Dr. Upson's work in beef cattle medicine has helped ranchers avoid selling cattle containing chemical residues and helped guide colleagues on antimicrobial use. His work influenced regulations on veterinary drug compounding and drug distribution, and his Handbook of Clinical Veterinary Pharmacology is in its fourth edition.

Organization

Animal scientist Temple Grandin, PhD, was awarded the American Humane Association National Humanitarian Medal Oct. 7 for her work promoting the humane treatment of livestock.

Dr. Grandin, whose life was depicted in a 2010 Emmy Award–winning HBO movie, is widely recognized within the animal welfare and livestock-handling communities as a pioneer in food animal welfare.

"We appreciate the advances in humane treatment that Dr. Grandin has contributed for the benefit of millions of animals as well as her invaluable work as a member of our farm animal program's Scientific Advisory Committee," AHA President and CEO Robin Ganzert said.

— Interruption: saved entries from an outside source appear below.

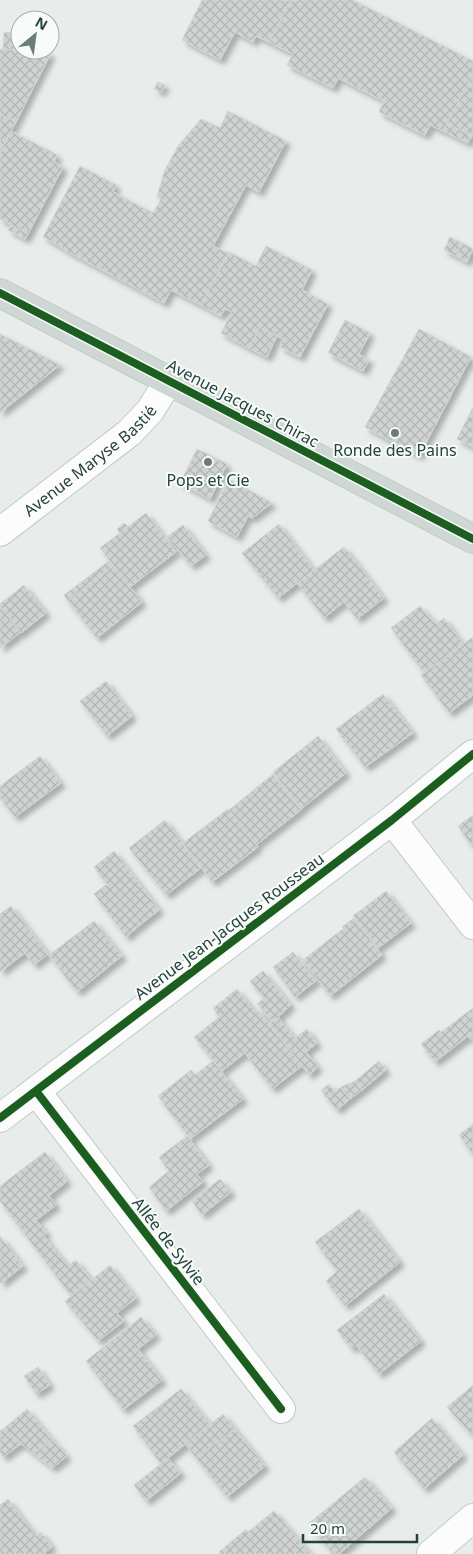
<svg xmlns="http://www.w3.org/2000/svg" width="473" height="1554" viewBox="0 0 473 1554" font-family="'Noto Sans',sans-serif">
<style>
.building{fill:url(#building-cross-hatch);stroke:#d1d6d4;filter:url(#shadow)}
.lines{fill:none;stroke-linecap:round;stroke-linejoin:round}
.minor-casing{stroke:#c5cac8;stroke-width:30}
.major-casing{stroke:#c3ccc9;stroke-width:30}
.minor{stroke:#fcfcfc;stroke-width:28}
.major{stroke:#cfd7d5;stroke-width:28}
.cycleway-casing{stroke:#f7fbf9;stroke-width:11}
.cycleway{stroke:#1b5e20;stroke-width:8}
.poi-dot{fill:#697e78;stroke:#f7fbf9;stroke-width:2}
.labels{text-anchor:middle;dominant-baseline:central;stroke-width:4;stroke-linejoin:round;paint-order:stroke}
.street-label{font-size:16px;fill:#24423a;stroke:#f7fbf9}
.poi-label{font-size:16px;fill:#24423a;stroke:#f7fbf9}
</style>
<defs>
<pattern id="building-cross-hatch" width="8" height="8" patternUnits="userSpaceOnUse" patternTransform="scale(1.25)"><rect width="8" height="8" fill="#cfd4d2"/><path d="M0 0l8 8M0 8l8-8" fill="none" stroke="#b2b7b5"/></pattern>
<filter id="shadow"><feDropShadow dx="4.5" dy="4.5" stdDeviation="2.5" flood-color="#0004"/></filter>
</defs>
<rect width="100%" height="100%" fill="#e8edeb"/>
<path class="building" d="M202,0h89l-22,42 -13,-6 -3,6 -18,-10 -15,28 -38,-20z
M291,0h62l120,61v13l-30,57 -13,-6 -5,10 -46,-23 5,-11 -46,-23 -5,10 -46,-23 6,-11 -24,-12z
M4,32l16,2v16h21l1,2 -39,-3z
M0,49l51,4 -35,69 -16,-8z
M473,74v60l-1,2 -25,-13z
M158,82l7,3 -4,7 -7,-3z
M228,111l58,30 -27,51 -13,-7 -33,61 15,7 -27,52 -30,-15 -7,13 -101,-54v-1l-20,-11 37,-71 36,19 -3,7 40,21 8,-14 -4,-2 7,-25 14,-26 23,-27 19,9z
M0,114l16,8 -16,30z
M447,123l25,13 -4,7 -25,-12z
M11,131l46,24 -3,7 9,5 -35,67 -28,-15v-67z
M11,225l17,9 -3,5 -17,-9z
M450,237l12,6 -6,13 -12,-6z
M462,243l11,6 -6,13 -11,-6z
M266,246l46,24 -10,20 26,14 -28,53 -20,-10 3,-8 -23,-12 -11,21 -28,-15 11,-21 -7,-3 -4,7 -20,-11 28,-53 27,14z
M345,320l25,13 -11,21 10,6 -6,11 -35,-18z
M260,327l17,9 -10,21 -18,-9z
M419,329l52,28 -52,99 -54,-29z
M0,334l60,31 -60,48z
M473,407v40l-16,-8z
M197,449l30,15 -17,35 -30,-16z
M229,479l43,24 -20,15 -4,-2 -11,21 -29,-16z
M146,513l30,39 -46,35 -30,-39z
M124,523l4,4 -8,6 -3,-4z
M279,524l35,46 -36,28 -36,-45z
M183,525l23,30 -15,11 -24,-29z
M344,547l40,51 -27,21 -13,-17 -20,16 -27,-35z
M109,561l4,5 -45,35 -4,-6z
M113,566l29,36 -45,36 -29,-37z
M24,585l22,28 -25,20 -21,-27v-2z
M0,606l21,26 -21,16z
M420,606l16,18 8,-6 19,26 -39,29 -33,-45z
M473,637v58l-24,18 -28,-38z
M106,681l26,35 -25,20 -27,-35z
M383,694l30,39 -48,34 -29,-38z
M318,736l28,37 -45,36 -28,-37z
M40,756l21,27 -46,34 -15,-19v-12z
M273,774l28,36 -45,35 -27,-35z
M228,809l30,38 -46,35 -29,-39z
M473,815v29l-2,1 -13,-19z
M165,820l36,48 -35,27 -37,-47z
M114,851l41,53 -20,15 5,6 -14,12 -32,-43 13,-10 -13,-17z
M386,891l25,32 -33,25 -25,-32z
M155,904l4,6 -19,15 -5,-6z
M11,906l37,48 -14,11 -9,-12 -25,19v-58z
M354,918l28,37 -52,41 -27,-36 41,-32 -2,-1z
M94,921l28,35 -45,36 -28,-37z
M293,952l23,29 -21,16 -22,-30z
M263,971l28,34 -13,12 17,21 12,-9 10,14 -11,9 12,15 -9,8 -40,-52 3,-2 -15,-17 7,-6 -14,-17z
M237,989l19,24 3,-2 43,55 -30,23 -27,-36 -23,18 -28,-34 25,-20 -6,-9z
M473,1008v34l-5,-6 -33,26 -14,-18 18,-14 2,2z
M213,1061l30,38 -53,40 -32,-43 33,-26 4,5z
M379,1061l7,9 -24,20 -7,-9z
M355,1081l7,9 -12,9 -9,-12z
M329,1084l6,8 -8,6 -6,-8z
M341,1087l9,12 -13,11 -10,-12z
M473,1124v26l-2,2 -12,-17z
M187,1136l22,29 -12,9 6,8 -37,29 -17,-24 20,-16 -10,-14z
M45,1152l22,29 -18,15 7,9 -20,15 11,13 -4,2 25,31 8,-6 15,20 -20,16 -71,-95v-15z
M220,1179l11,13 -29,23 -10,-14z
M359,1209l41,53 -55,44 -19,-25 11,-10 -22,-29z
M0,1236l23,30 -23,18z
M110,1265l26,33 -19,15 7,8 -26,20 -33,-40z
M384,1294l37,47 -42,33 -23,-29 -4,4 -15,-19z
M141,1317l15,18 -18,14 24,31 -39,30 -37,-49z
M38,1367l12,18 -14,9 -12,-18z
M473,1385v52l-26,-30z
M181,1389l29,35 -49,40 -28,-38z
M27,1409l25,30 -18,15 -31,-25z
M223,1414l12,15 -39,29 -11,-14z
M432,1418l31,37 -39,34 -30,-37z
M3,1429l19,14 -19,14 -3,-5v-21z
M235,1429l30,37 -38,31 -31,-39z
M52,1439l15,17 -15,12 -18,-14z
M168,1458l13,15 -35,28 -12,-16z
M365,1477l27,31 -53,46h-6l-25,-30z
M8,1499l28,37 5,-4 11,15 -9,7h-43v-49z
M274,1511l13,15 -3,3 -14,-15z
M270,1514l14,15 3,-3 24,28h-91l-1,-2 27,-23 2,3z"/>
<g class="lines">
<g class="minor-casing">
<g id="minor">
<path id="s1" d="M0,532l129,-99 21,-22 19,-31"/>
<path d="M392,820l81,105"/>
<path d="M36,1091l245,318"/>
<path d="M0,1118l392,-298 81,-66"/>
<path d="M431,1554l42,-36"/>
</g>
</g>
<g class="major-casing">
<path id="major" d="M0,293l473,246"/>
</g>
<use href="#minor" class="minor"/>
<use href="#major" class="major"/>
<g class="cycleway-casing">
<path id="cycleway" d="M0,293l473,246
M36,1091l245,318
M0,1118l392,-298 81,-66"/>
</g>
<use href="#cycleway" class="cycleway"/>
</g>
<g class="poi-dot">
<circle cx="395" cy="433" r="5"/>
<circle cx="208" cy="462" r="5"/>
</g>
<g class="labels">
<g class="street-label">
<text transform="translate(243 403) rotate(28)">Avenue Jacques Chirac</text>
<text stroke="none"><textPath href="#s1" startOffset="115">Avenue Maryse Bastié</textPath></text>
<text transform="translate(229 926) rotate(-37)">Avenue Jean-Jacques Rousseau</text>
<text transform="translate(169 1241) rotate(52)">Allée de Sylvie</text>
</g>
<g class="poi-label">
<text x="395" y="450">Ronde des Pains</text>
<text x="208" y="480">Pops et Cie</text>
</g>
</g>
<g transform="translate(35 35) rotate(29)"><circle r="24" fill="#f7fbf9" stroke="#a3b1ad"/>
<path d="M0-4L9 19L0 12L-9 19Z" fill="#697e78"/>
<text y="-8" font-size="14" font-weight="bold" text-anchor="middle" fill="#24423a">N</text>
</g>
<path d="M303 1534v8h114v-8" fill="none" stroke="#24423a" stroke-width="2.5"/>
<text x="310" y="1534" font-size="15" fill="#24423a" stroke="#f7fbf9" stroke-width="4" paint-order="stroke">20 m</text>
</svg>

In 2010, Time magazine named Dr. Grandin one of the "100 people who most affect our world." She was honored for being an inspiration to people with autism, a condition she herself has, as well as for her groundbreaking work designing livestock-handling systems that reduce stress on animals.

Dr. Grandin is a professor of animal science at Colorado State University, consultant to food animal producers, designer of livestock-handling facilities, and best-selling author.

Industry

Pfizer Animal Health has announced the winners of a new biennial program to recognize 10 veterinarians under age 40 who are making substantial contributions to swine medicine. Winners received a trip to, and recognition during, the Allen D. Leman Swine Conference in late September.

The "10 under 40" award was open to members of the American Association of Swine Veterinarians under age 40 who reside in the United States and who work in private practice, academia, or consulting, devoting a minimum of 60 percent of their time to swine medicine.

The winners are Drs. Tara Donovan, Spring Green, Wis.; Jason Hocker, Audubon, Iowa; Marlin Hoogland, Algona, Iowa; Darin Madson, Ames, Iowa; Jeremy Pittman, Waverly, Va.; Sarah Probst Miller, Monticello, Ill.; Chris Rademacher, Ames, Iowa; Cameron Schmitt, Independence, Iowa; Matthew Turner, Clinton, N.C.; and Amy Vincent, Ames, Iowa.